-- Provided records follows --

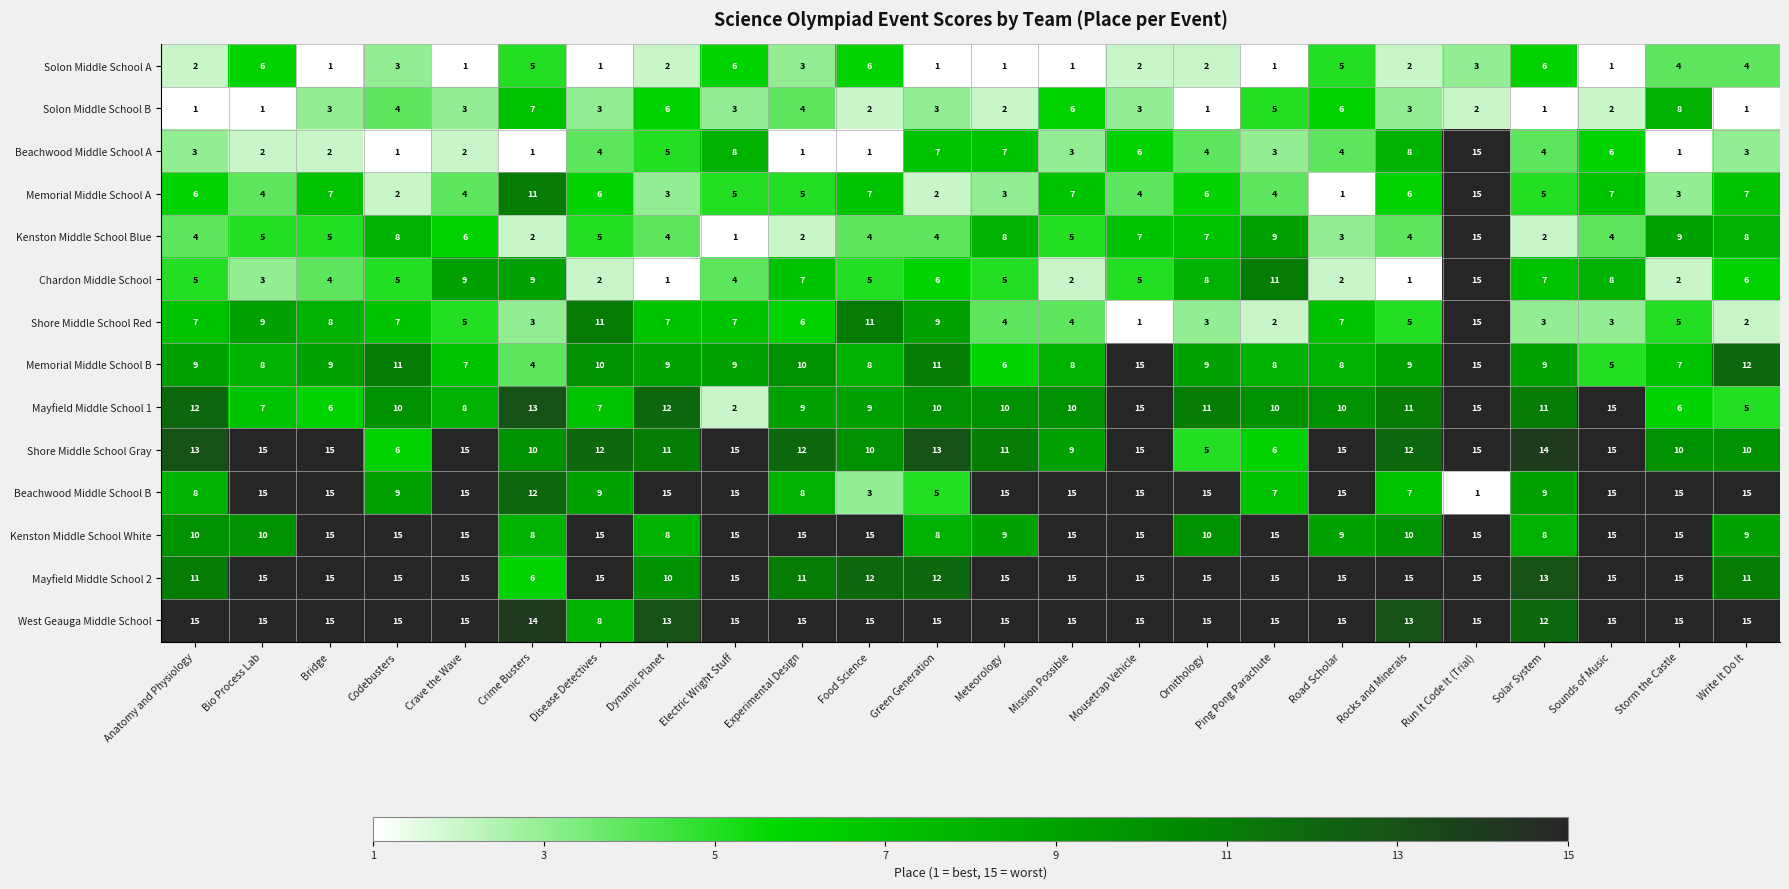

Read the Kenston Middle School Blue value at Crave the Wave, to the nearest 5.

5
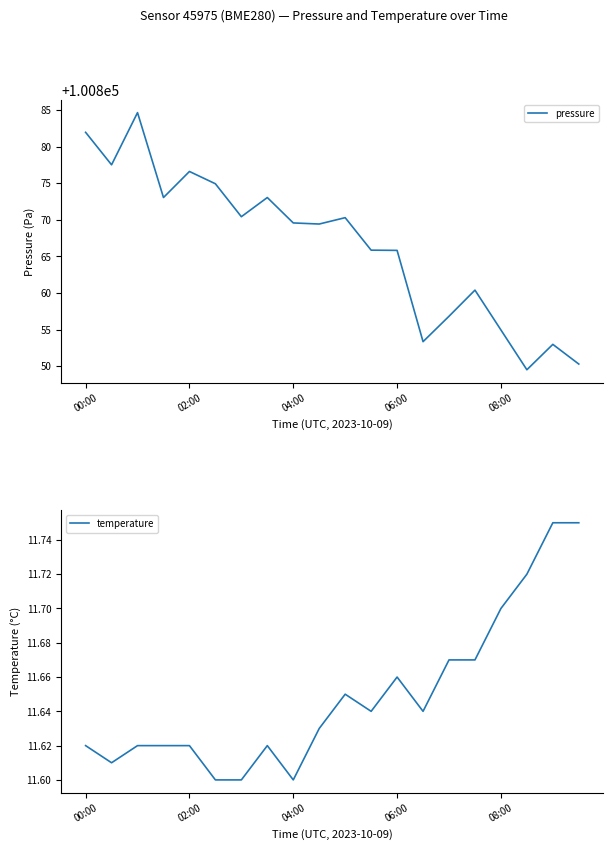

Does the chart have visible grid lines?

No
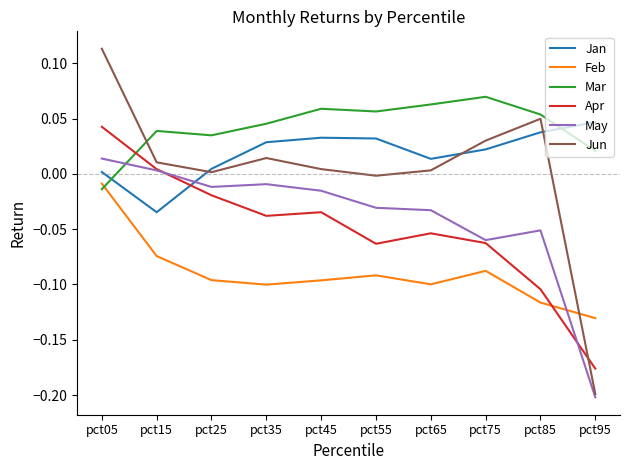

Where is the first local maximum for Jun?

pct35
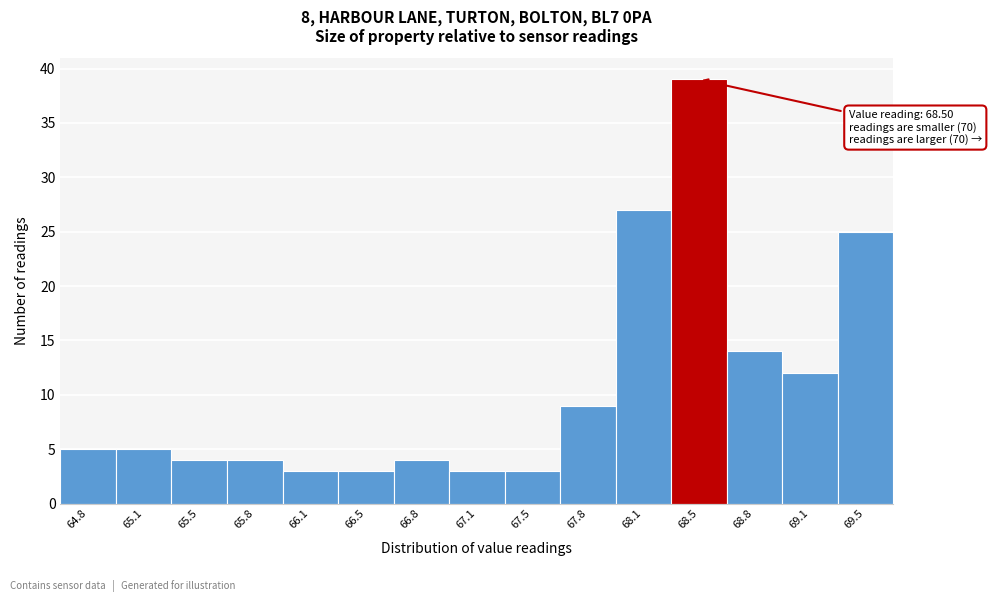

Reading right to left, what are all the values shown in this chart?

25	12	14	39	27	9	3	3	4	3	3	4	4	5	5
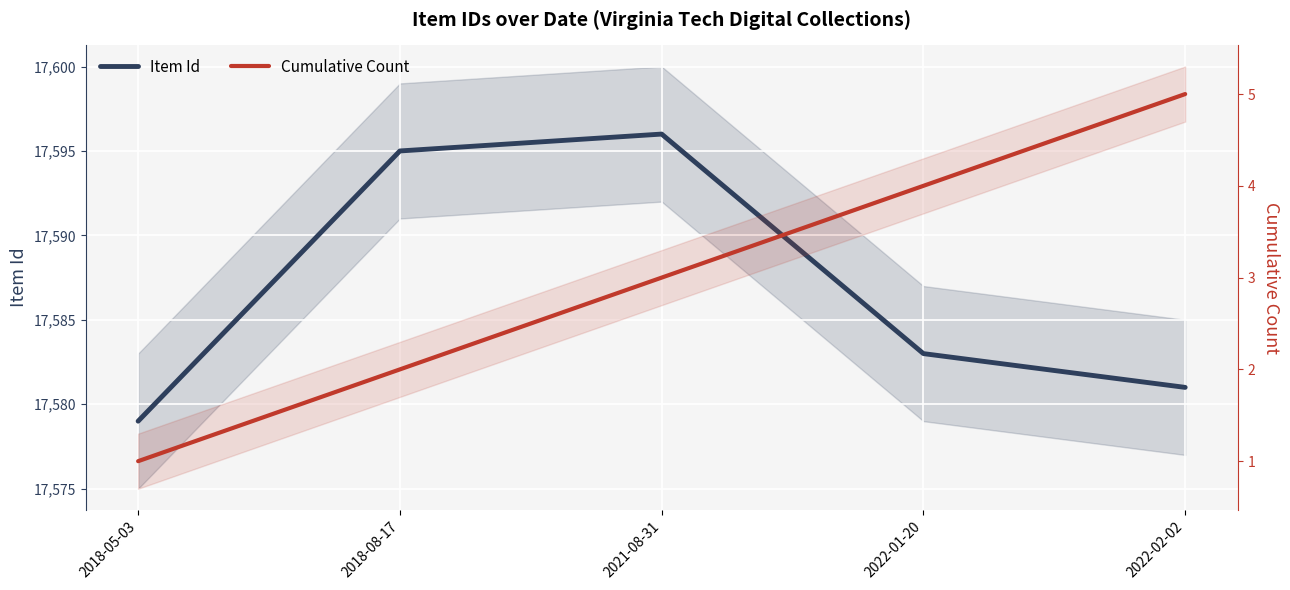

At which label does Item Id reach its minimum?

2018-05-03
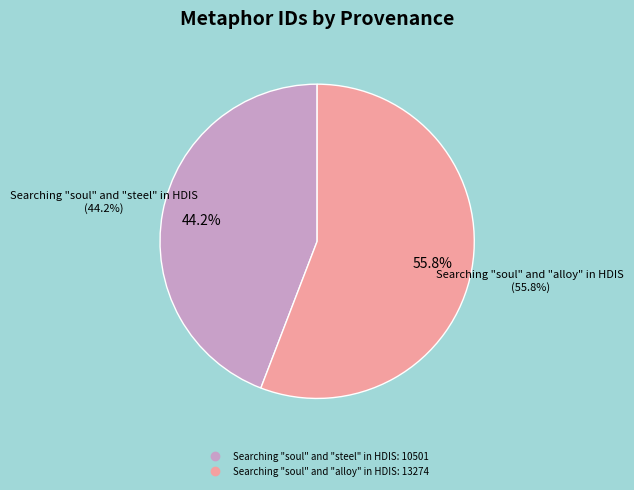

Rank the categories by value from lowest to highest.

Searching "soul" and "steel" in HDIS, Searching "soul" and "alloy" in HDIS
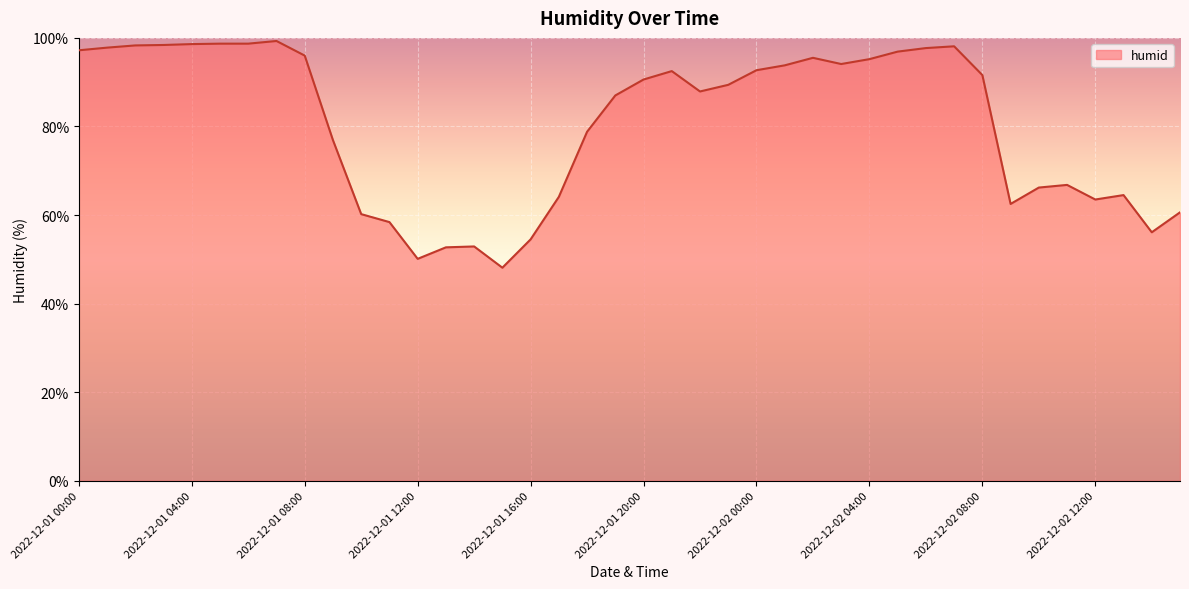

What is the difference between the maximum and minimum values?

51.2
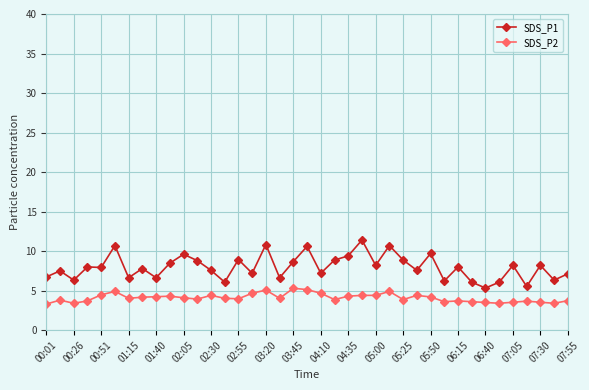

What is the difference between the second highest and minimum values in the SDS_P1 series?

5.5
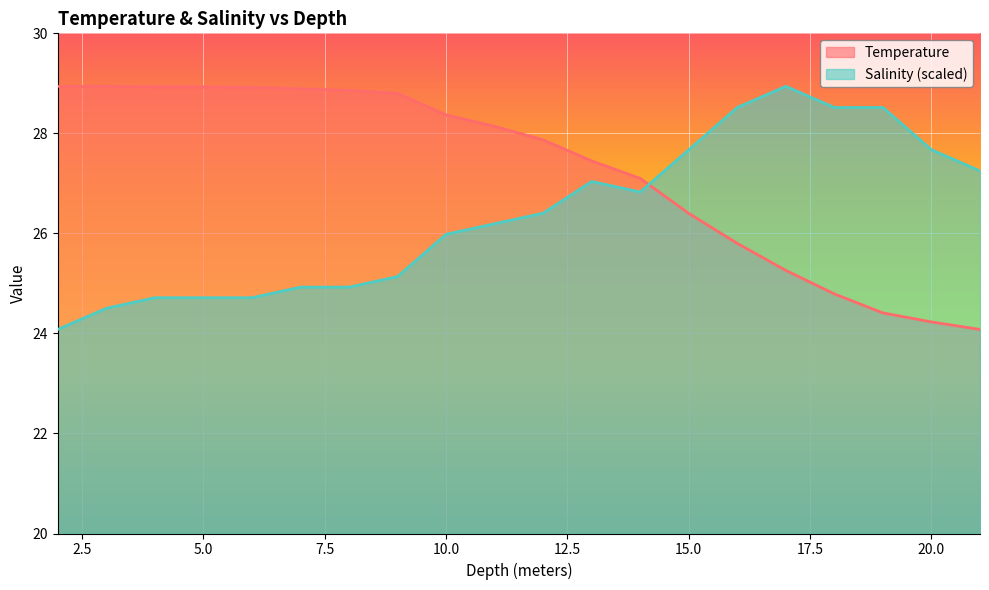

How many lines are shown in the chart?

2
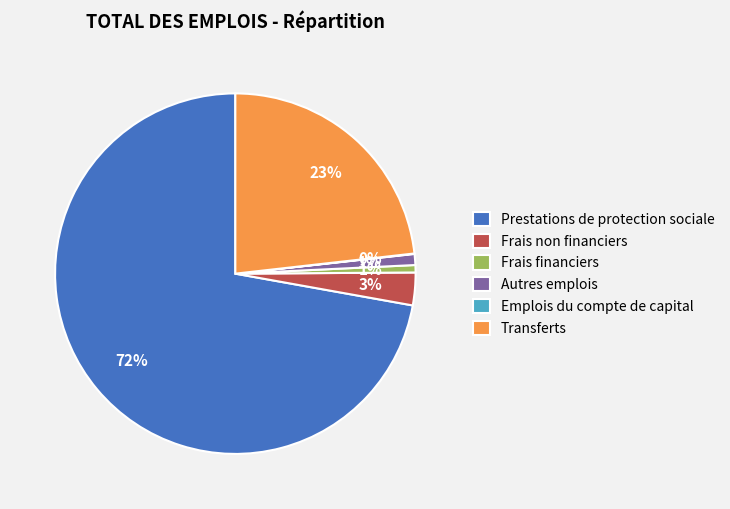

Is the sum of Frais financiers and Frais non financiers greater than half?

No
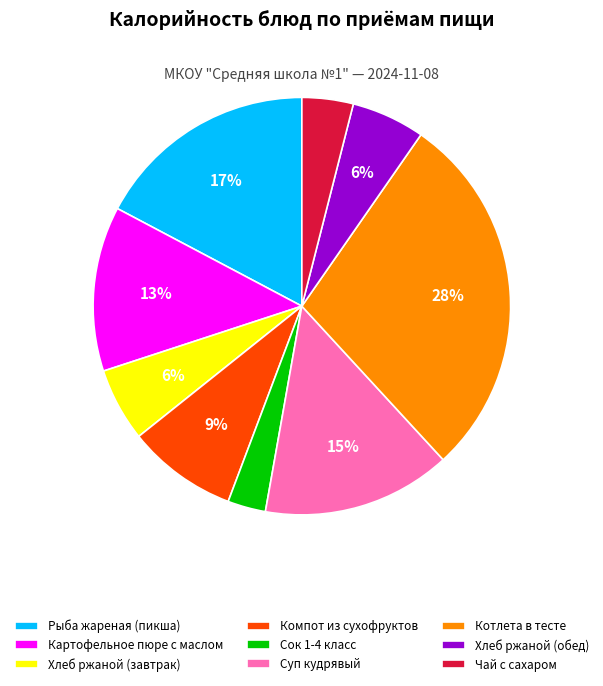

Does Хлеб ржаной (обед) represent more than half of the total?

No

-- Provided records concluded --

_Exercise goal_
Write out the material word for word, from the line with "Is the sum of" through the end of the material, leaving out the pictures.

_Output_
Is the sum of Frais financiers and Frais non financiers greater than half?

No

Does Хлеб ржаной (обед) represent more than half of the total?

No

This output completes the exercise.